= Beginning of Section =

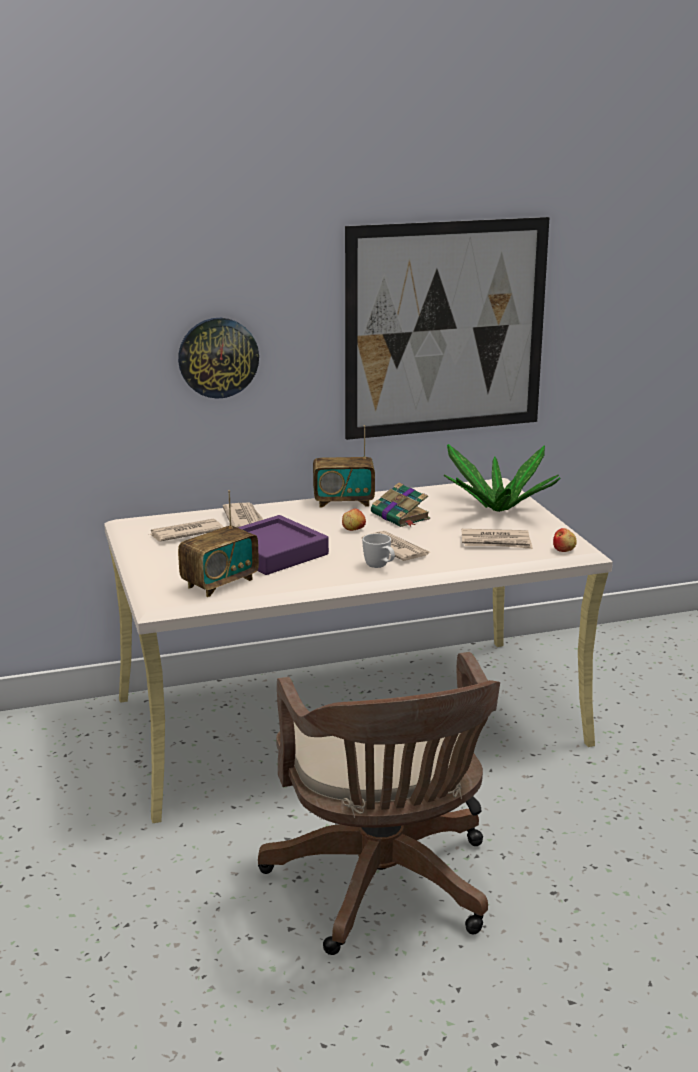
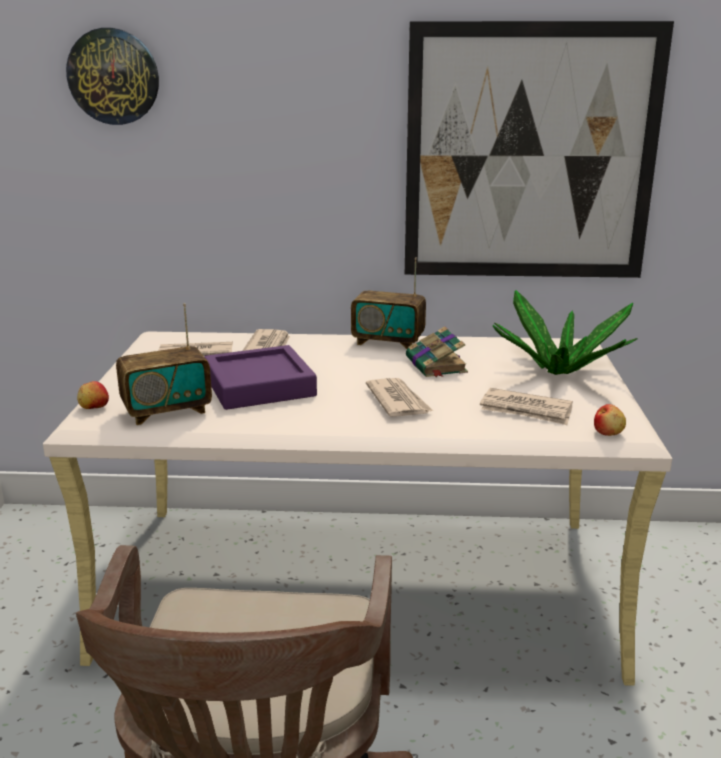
camera: 20 degrees right, 0 degrees up
(218, 357) = (261, 168): wall clock -> wall clock (113, 77)
(353, 529) = (371, 372): apple -> apple (94, 408)
(380, 567) = (360, 420): white mug -> none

= End of Section =

• [Activity] The data must be repeated exactly. Any pictures in it are to be left out.

• [Written reply]
camera: 20 degrees right, 0 degrees up
(218, 357) = (261, 168): wall clock -> wall clock (113, 77)
(353, 529) = (371, 372): apple -> apple (94, 408)
(380, 567) = (360, 420): white mug -> none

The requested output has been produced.